Phase 4 — Validate + cut over (30 min)

  1. Deploy the updated wrapper to mana-server.
  2. Smoke: curl https://mana.how/api/v1/geocode/search?q=Hausarzt+Konstanz should now return real results (was empty before this work).
  3. Health: curl https://mana.how/api/v1/geocode/health/providers should show self_photon: healthy.
  4. Watch latency for 24 h via the existing Prometheus probes.
  5. Pelias container can be deleted from Mac mini (docker compose -f services/mana-geocoding/pelias/docker-compose.yml down -v) — frees 5 GB disk + the Docker volume.

Phase 5 — Maintenance baseline (10 min/week)

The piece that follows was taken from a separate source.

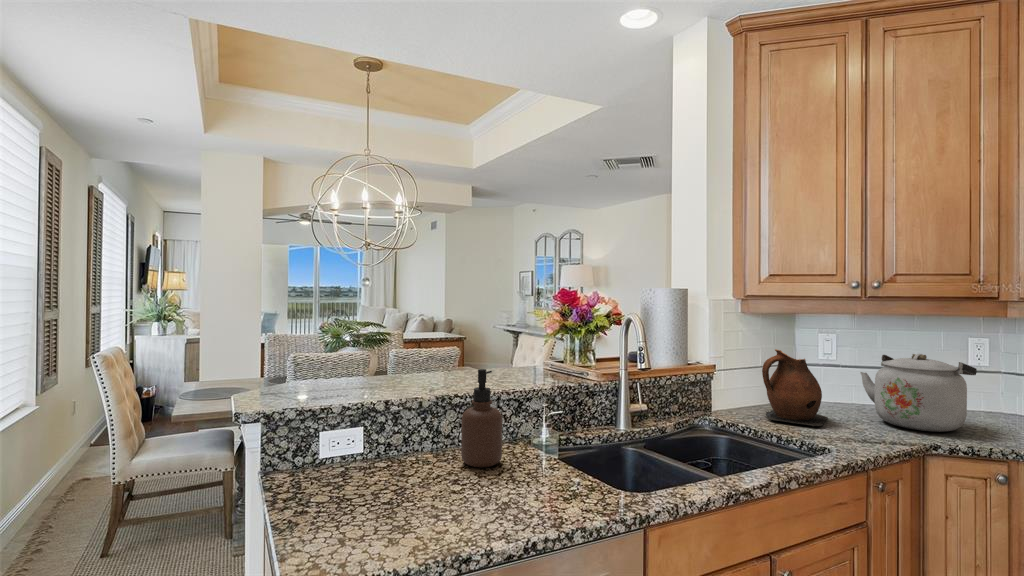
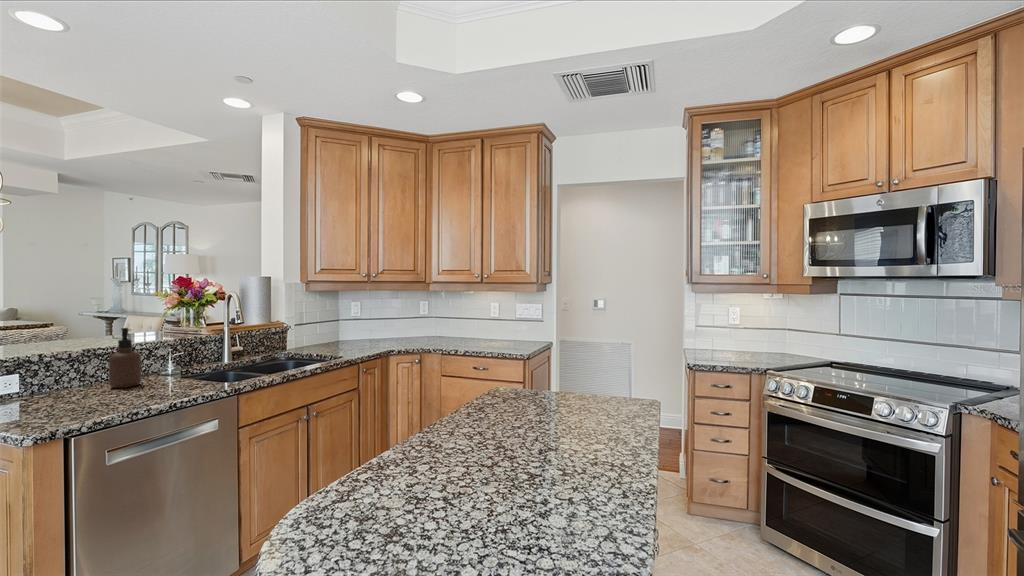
ceramic pitcher: present [762,349,828,427] -> none [315,311,351,350]
kettle: present [860,354,977,432] -> none [368,309,415,346]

  1. Cron job on mana-gpu: every Sunday night, download the latest Photon dump, unpack to a sibling directory, swap-symlink, restart container. ~30 min unattended.
  2. Keep CLAUDE.md in services/mana-geocoding/ updated when the topology changes.

Open questions

  1. GPU server RAM — we don't know the actual amount. If it's <16 GB, drop to Photon-Germany only and skip Europe.
  2. Backup strategy — Photon's data is reproducible (download from GraphHopper anytime), so no backup needed. Confirm this assumption — if GraphHopper goes away, we lose the easy-update path.
  3. Reverse-geocode quality — Photon's reverse implementation is OK but not its strongest feature. If we see degraded reverse results vs the old Pelias setup, we can layer a tiny Nominatim instance on top later. Not worth doing pre-emptively.
  4. Cross-LAN latency — adds 520 ms vs the old localhost setup. Acceptable; cache TTL stays 24 h for local provider.

Why not other tools

  • Mimirsbrunn (Pelias-derived): less maintained, French/Spanish focus, smaller community. No win over Photon.
  • Gisgraphy: Java + Postgres, similar resource profile to Nominatim, less actively maintained than either Nominatim or Photon. No win.
  • OpenAddresses + custom indexer: months of work, and we'd be the only users. Hard pass.
  • Self-hosted Mapbox: doesn't exist as such; their offering requires their cloud.
  • Bezahltes API als Backup-Tier (MapTiler / OpenCage): still worth adding later as a 4th tier behind self-hosted-Photon + public-fallbacks. Not blocking.

What this avoids

  • Re-running the Pelias import pipeline. That alone would have been 4590 min of operator time per data refresh.
  • The libpostal RAM tax. Photon does its own address parsing without libpostal's 2 GB model.
  • The patched JS file. Photon returns OSM tags by default; no API patch needed.
  • A second Postgres tenant. Nominatim would force one. Photon is fully self-contained.
  • Public-API dependency for the warm path. Photon-self-hosted is privacy-clean for ALL queries, not just sensitive ones.